Enola Holmes 3 to Bang My Box: The Robin Byrd Story – the seven best films to watch on TV this week

. UK edition

Enola Holmes (Millie Bobby Brown) and Dr Watson (Himesh Patel) star in Enola Holmes 3.
Young guns … Enola Holmes (Millie Bobby Brown) and Dr Watson (Himesh Patel) in Enola Holmes 3. Photograph: John Wilson/Netflix ©2026

Makers of mega-hit Adolescence Jack Thorne and Philip Barantini reunite for the next round of the sisterly Sherlock spin-off. Plus, Sarah Jessica Parker’s juicy look at the life of a legendary New York sex show host

Pick of the week
Enola Holmes 3

The Victorian-era teen mystery reunites ingenious screenwriter Jack Thorne with his Watson; director Philip Barantini. Barantini may be new to Enola Holmes but he’s not to Thorne, the two having collaborated on Netflix mega-hit Adolescence. That bodes well for this third movie, which sees the nepo-detective (Millie Bobby Brown) distracted from her destination wedding to the dreamy-but-drippy Lord Tewkesbury (Louis Partridge) by an unforeseen calamity. Dr Watson (Himesh Patel) arrives in Malta to tell Enola her brother, the famed sleuth Sherlock Holmes (Henry Cavill), has been kidnapped – and she is the only one Mother Holmes (Helena Bonham Carter) trusts to come to his rescue.

» **Source material**:
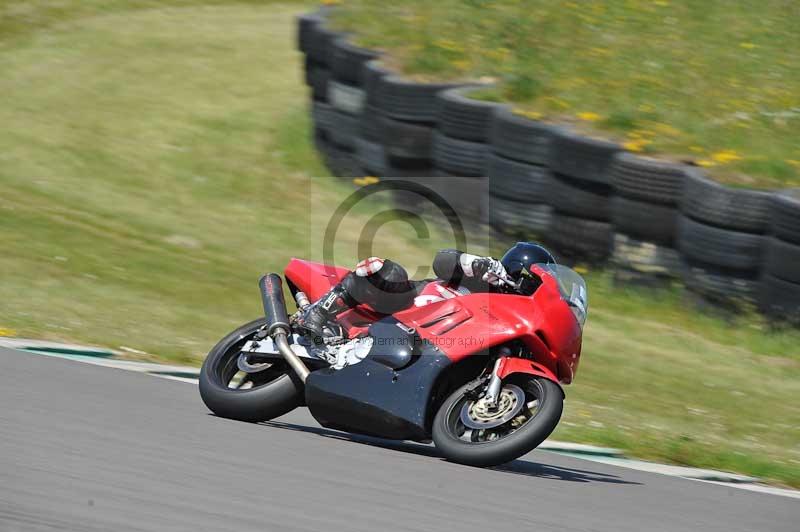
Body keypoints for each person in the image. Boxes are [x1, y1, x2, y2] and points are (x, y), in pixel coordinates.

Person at [295, 242, 556, 343]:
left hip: (427, 346)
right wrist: (477, 264)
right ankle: (317, 313)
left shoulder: (511, 322)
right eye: (531, 283)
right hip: (407, 309)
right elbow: (442, 260)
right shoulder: (481, 278)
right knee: (390, 273)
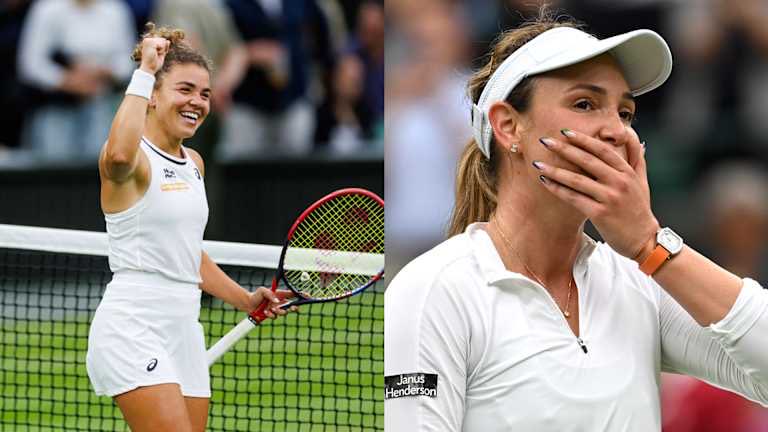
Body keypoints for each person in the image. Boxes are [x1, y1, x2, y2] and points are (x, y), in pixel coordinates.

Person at [384, 12, 768, 432]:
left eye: (625, 112)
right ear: (508, 126)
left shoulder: (641, 281)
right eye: (585, 104)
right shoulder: (434, 291)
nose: (616, 131)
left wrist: (651, 245)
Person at [85, 24, 295, 432]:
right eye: (184, 90)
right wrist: (145, 71)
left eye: (204, 94)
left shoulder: (194, 163)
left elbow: (186, 253)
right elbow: (117, 155)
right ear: (152, 97)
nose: (197, 102)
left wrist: (244, 299)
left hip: (184, 327)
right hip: (133, 325)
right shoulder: (131, 162)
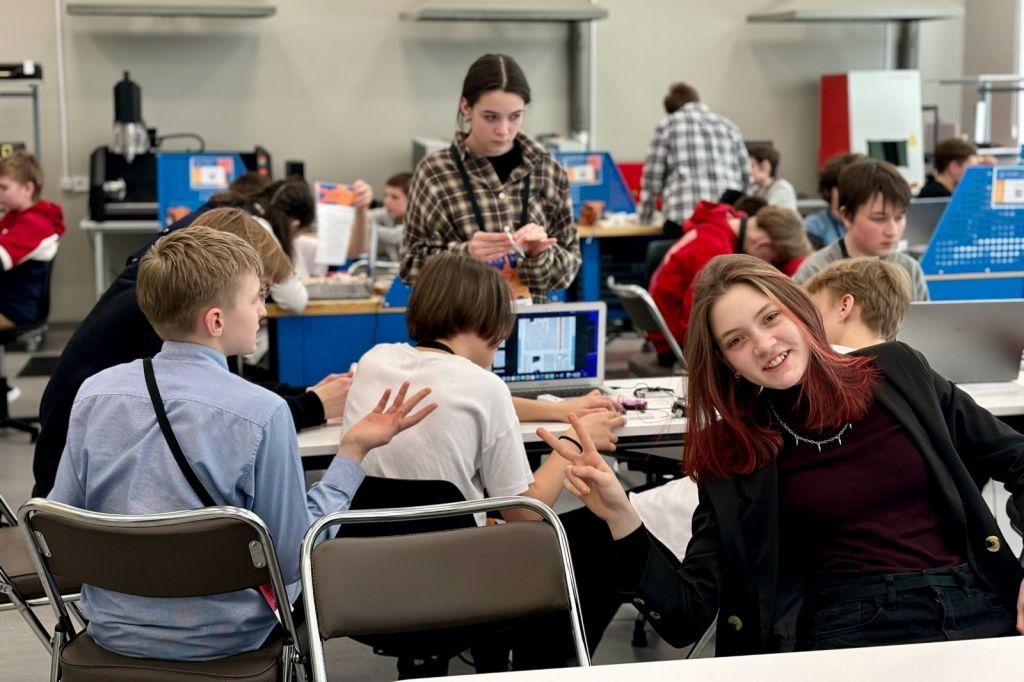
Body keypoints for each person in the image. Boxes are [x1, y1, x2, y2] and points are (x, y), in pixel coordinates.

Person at [543, 253, 1024, 656]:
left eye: (770, 318)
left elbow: (1018, 459)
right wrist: (621, 515)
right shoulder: (734, 450)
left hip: (980, 601)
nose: (764, 345)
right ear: (727, 364)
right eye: (736, 340)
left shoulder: (898, 371)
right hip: (853, 627)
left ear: (798, 310)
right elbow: (686, 615)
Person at [48, 226, 436, 661]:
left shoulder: (95, 393)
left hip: (112, 629)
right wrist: (352, 453)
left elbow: (63, 522)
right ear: (216, 321)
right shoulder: (263, 413)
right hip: (229, 638)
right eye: (256, 298)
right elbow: (291, 557)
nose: (263, 311)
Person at [342, 252, 625, 672]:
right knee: (595, 531)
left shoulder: (375, 360)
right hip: (458, 586)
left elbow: (457, 393)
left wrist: (558, 410)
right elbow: (525, 513)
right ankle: (537, 668)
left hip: (365, 581)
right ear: (487, 320)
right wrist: (569, 440)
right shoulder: (483, 386)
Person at [32, 208, 352, 497]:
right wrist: (313, 407)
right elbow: (221, 418)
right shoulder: (158, 321)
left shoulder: (155, 303)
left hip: (81, 499)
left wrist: (305, 394)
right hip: (93, 481)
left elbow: (225, 395)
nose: (263, 309)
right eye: (258, 293)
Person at [401, 53, 580, 303]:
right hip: (461, 322)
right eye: (490, 117)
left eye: (515, 116)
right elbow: (410, 267)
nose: (503, 130)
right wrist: (466, 255)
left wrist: (538, 256)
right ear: (466, 107)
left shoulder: (547, 170)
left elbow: (569, 268)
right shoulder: (434, 173)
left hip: (529, 322)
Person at [647, 202, 811, 367]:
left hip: (665, 329)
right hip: (673, 343)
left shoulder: (720, 226)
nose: (769, 264)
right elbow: (697, 321)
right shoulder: (715, 251)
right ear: (763, 244)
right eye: (774, 260)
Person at [795, 158, 930, 301]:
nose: (893, 231)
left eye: (899, 218)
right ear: (847, 216)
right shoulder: (815, 272)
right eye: (879, 219)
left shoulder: (909, 269)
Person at [638, 82, 749, 231]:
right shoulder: (729, 126)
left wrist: (644, 218)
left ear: (672, 110)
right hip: (727, 218)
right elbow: (746, 176)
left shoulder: (668, 126)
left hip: (684, 217)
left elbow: (652, 180)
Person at [0, 150, 65, 329]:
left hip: (14, 309)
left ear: (28, 189)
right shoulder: (15, 216)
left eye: (4, 188)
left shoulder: (35, 224)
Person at [804, 257, 912, 351]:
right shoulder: (910, 363)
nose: (807, 321)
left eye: (815, 309)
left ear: (844, 306)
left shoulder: (823, 367)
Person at [803, 153, 863, 249]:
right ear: (828, 191)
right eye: (843, 187)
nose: (851, 193)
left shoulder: (872, 225)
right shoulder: (813, 226)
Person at [747, 145, 797, 210]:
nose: (747, 170)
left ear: (765, 166)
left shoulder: (782, 188)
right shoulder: (756, 190)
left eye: (752, 166)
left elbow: (769, 213)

» **What to do**: From the article on this week's best TV films, extract the passage between "Enola Holmes 3 to" and "star in Enola Holmes 3.", inclusive.

» **Response below**:
Enola Holmes 3 to Bang My Box: The Robin Byrd Story – the seven best films to watch on TV this week

. UK edition

Enola Holmes (Millie Bobby Brown) and Dr Watson (Himesh Patel) star in Enola Holmes 3.